| THE TASK |
Please copy out the records that follow exactly as they stand.

##### TASK DATA #####

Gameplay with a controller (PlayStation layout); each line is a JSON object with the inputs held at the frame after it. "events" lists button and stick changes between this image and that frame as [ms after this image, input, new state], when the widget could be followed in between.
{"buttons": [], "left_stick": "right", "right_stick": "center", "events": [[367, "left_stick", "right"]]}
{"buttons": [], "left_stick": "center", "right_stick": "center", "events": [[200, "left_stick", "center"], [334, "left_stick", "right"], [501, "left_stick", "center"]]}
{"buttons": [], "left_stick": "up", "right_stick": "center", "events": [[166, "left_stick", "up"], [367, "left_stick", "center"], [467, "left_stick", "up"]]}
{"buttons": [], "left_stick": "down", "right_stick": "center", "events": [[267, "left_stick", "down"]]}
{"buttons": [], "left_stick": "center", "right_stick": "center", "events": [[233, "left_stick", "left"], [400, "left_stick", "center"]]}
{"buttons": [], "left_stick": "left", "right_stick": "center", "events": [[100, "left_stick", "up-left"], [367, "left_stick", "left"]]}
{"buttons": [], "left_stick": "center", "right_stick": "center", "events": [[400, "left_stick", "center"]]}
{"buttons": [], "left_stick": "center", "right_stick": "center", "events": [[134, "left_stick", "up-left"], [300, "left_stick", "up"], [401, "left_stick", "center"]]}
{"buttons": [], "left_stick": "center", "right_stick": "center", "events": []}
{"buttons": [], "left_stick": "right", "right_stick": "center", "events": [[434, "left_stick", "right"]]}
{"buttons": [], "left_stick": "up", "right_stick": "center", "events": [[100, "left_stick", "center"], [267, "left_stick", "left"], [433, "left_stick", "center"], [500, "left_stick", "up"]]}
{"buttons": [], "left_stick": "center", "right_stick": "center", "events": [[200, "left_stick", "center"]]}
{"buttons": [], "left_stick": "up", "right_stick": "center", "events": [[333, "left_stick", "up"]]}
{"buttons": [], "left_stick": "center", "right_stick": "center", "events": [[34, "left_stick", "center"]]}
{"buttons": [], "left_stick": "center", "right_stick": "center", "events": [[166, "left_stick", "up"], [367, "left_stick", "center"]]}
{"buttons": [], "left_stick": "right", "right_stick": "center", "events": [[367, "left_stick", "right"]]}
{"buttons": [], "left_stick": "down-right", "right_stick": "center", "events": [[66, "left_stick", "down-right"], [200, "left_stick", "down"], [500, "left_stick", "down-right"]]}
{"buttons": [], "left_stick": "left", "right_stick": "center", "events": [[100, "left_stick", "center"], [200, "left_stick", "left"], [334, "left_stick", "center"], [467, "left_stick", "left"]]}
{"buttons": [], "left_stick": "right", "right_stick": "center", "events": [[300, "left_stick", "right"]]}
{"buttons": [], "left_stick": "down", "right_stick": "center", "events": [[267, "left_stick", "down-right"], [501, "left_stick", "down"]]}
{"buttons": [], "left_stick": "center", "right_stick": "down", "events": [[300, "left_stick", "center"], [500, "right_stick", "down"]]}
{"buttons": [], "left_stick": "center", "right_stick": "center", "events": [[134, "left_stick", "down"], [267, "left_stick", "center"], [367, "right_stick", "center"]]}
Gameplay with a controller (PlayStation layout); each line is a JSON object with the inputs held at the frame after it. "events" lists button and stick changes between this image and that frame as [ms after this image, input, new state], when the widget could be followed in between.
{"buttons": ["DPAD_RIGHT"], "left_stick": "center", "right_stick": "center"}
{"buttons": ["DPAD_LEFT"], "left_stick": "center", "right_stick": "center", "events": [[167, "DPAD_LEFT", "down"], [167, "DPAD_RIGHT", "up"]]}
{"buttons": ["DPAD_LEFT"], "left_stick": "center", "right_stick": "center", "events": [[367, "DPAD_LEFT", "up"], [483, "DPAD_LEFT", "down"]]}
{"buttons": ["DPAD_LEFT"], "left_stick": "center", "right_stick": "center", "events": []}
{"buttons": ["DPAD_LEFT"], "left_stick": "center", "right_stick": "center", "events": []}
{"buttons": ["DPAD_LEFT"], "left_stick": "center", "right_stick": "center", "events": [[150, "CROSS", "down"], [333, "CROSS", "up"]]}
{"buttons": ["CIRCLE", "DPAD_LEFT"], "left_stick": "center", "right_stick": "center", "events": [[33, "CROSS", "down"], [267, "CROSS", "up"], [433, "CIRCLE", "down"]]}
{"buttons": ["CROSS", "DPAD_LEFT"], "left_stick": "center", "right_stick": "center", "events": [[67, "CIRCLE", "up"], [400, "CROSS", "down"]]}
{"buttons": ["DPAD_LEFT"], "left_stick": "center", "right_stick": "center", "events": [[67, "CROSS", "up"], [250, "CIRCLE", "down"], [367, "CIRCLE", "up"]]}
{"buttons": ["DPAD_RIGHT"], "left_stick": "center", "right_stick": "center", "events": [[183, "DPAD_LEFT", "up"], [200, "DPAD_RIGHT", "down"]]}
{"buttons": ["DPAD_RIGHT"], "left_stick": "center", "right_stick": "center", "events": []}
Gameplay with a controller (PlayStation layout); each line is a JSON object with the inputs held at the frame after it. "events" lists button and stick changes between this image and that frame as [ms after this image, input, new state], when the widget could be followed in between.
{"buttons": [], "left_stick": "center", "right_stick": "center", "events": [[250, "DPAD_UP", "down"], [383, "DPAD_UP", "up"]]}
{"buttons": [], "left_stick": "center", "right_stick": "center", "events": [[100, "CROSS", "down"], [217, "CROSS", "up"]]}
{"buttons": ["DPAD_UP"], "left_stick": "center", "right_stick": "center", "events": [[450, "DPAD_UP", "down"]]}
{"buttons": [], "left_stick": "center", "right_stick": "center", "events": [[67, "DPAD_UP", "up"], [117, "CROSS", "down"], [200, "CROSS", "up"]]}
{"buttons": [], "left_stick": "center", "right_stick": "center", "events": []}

#####

| RESPONSE AREA |
Gameplay with a controller (PlayStation layout); each line is a JSON object with the inputs held at the frame after it. "events" lists button and stick changes between this image and that frame as [ms after this image, input, new state], when the widget could be followed in between.
{"buttons": [], "left_stick": "right", "right_stick": "center", "events": [[367, "left_stick", "right"]]}
{"buttons": [], "left_stick": "center", "right_stick": "center", "events": [[200, "left_stick", "center"], [334, "left_stick", "right"], [501, "left_stick", "center"]]}
{"buttons": [], "left_stick": "up", "right_stick": "center", "events": [[166, "left_stick", "up"], [367, "left_stick", "center"], [467, "left_stick", "up"]]}
{"buttons": [], "left_stick": "down", "right_stick": "center", "events": [[267, "left_stick", "down"]]}
{"buttons": [], "left_stick": "center", "right_stick": "center", "events": [[233, "left_stick", "left"], [400, "left_stick", "center"]]}
{"buttons": [], "left_stick": "left", "right_stick": "center", "events": [[100, "left_stick", "up-left"], [367, "left_stick", "left"]]}
{"buttons": [], "left_stick": "center", "right_stick": "center", "events": [[400, "left_stick", "center"]]}
{"buttons": [], "left_stick": "center", "right_stick": "center", "events": [[134, "left_stick", "up-left"], [300, "left_stick", "up"], [401, "left_stick", "center"]]}
{"buttons": [], "left_stick": "center", "right_stick": "center", "events": []}
{"buttons": [], "left_stick": "right", "right_stick": "center", "events": [[434, "left_stick", "right"]]}
{"buttons": [], "left_stick": "up", "right_stick": "center", "events": [[100, "left_stick", "center"], [267, "left_stick", "left"], [433, "left_stick", "center"], [500, "left_stick", "up"]]}
{"buttons": [], "left_stick": "center", "right_stick": "center", "events": [[200, "left_stick", "center"]]}
{"buttons": [], "left_stick": "up", "right_stick": "center", "events": [[333, "left_stick", "up"]]}
{"buttons": [], "left_stick": "center", "right_stick": "center", "events": [[34, "left_stick", "center"]]}
{"buttons": [], "left_stick": "center", "right_stick": "center", "events": [[166, "left_stick", "up"], [367, "left_stick", "center"]]}
{"buttons": [], "left_stick": "right", "right_stick": "center", "events": [[367, "left_stick", "right"]]}
{"buttons": [], "left_stick": "down-right", "right_stick": "center", "events": [[66, "left_stick", "down-right"], [200, "left_stick", "down"], [500, "left_stick", "down-right"]]}
{"buttons": [], "left_stick": "left", "right_stick": "center", "events": [[100, "left_stick", "center"], [200, "left_stick", "left"], [334, "left_stick", "center"], [467, "left_stick", "left"]]}
{"buttons": [], "left_stick": "right", "right_stick": "center", "events": [[300, "left_stick", "right"]]}
{"buttons": [], "left_stick": "down", "right_stick": "center", "events": [[267, "left_stick", "down-right"], [501, "left_stick", "down"]]}
{"buttons": [], "left_stick": "center", "right_stick": "down", "events": [[300, "left_stick", "center"], [500, "right_stick", "down"]]}
{"buttons": [], "left_stick": "center", "right_stick": "center", "events": [[134, "left_stick", "down"], [267, "left_stick", "center"], [367, "right_stick", "center"]]}
Gameplay with a controller (PlayStation layout); each line is a JSON object with the inputs held at the frame after it. "events" lists button and stick changes between this image and that frame as [ms after this image, input, new state], when the widget could be followed in between.
{"buttons": ["DPAD_RIGHT"], "left_stick": "center", "right_stick": "center"}
{"buttons": ["DPAD_LEFT"], "left_stick": "center", "right_stick": "center", "events": [[167, "DPAD_LEFT", "down"], [167, "DPAD_RIGHT", "up"]]}
{"buttons": ["DPAD_LEFT"], "left_stick": "center", "right_stick": "center", "events": [[367, "DPAD_LEFT", "up"], [483, "DPAD_LEFT", "down"]]}
{"buttons": ["DPAD_LEFT"], "left_stick": "center", "right_stick": "center", "events": []}
{"buttons": ["DPAD_LEFT"], "left_stick": "center", "right_stick": "center", "events": []}
{"buttons": ["DPAD_LEFT"], "left_stick": "center", "right_stick": "center", "events": [[150, "CROSS", "down"], [333, "CROSS", "up"]]}
{"buttons": ["CIRCLE", "DPAD_LEFT"], "left_stick": "center", "right_stick": "center", "events": [[33, "CROSS", "down"], [267, "CROSS", "up"], [433, "CIRCLE", "down"]]}
{"buttons": ["CROSS", "DPAD_LEFT"], "left_stick": "center", "right_stick": "center", "events": [[67, "CIRCLE", "up"], [400, "CROSS", "down"]]}
{"buttons": ["DPAD_LEFT"], "left_stick": "center", "right_stick": "center", "events": [[67, "CROSS", "up"], [250, "CIRCLE", "down"], [367, "CIRCLE", "up"]]}
{"buttons": ["DPAD_RIGHT"], "left_stick": "center", "right_stick": "center", "events": [[183, "DPAD_LEFT", "up"], [200, "DPAD_RIGHT", "down"]]}
{"buttons": ["DPAD_RIGHT"], "left_stick": "center", "right_stick": "center", "events": []}
Gameplay with a controller (PlayStation layout); each line is a JSON object with the inputs held at the frame after it. "events" lists button and stick changes between this image and that frame as [ms after this image, input, new state], when the widget could be followed in between.
{"buttons": [], "left_stick": "center", "right_stick": "center", "events": [[250, "DPAD_UP", "down"], [383, "DPAD_UP", "up"]]}
{"buttons": [], "left_stick": "center", "right_stick": "center", "events": [[100, "CROSS", "down"], [217, "CROSS", "up"]]}
{"buttons": ["DPAD_UP"], "left_stick": "center", "right_stick": "center", "events": [[450, "DPAD_UP", "down"]]}
{"buttons": [], "left_stick": "center", "right_stick": "center", "events": [[67, "DPAD_UP", "up"], [117, "CROSS", "down"], [200, "CROSS", "up"]]}
{"buttons": [], "left_stick": "center", "right_stick": "center", "events": []}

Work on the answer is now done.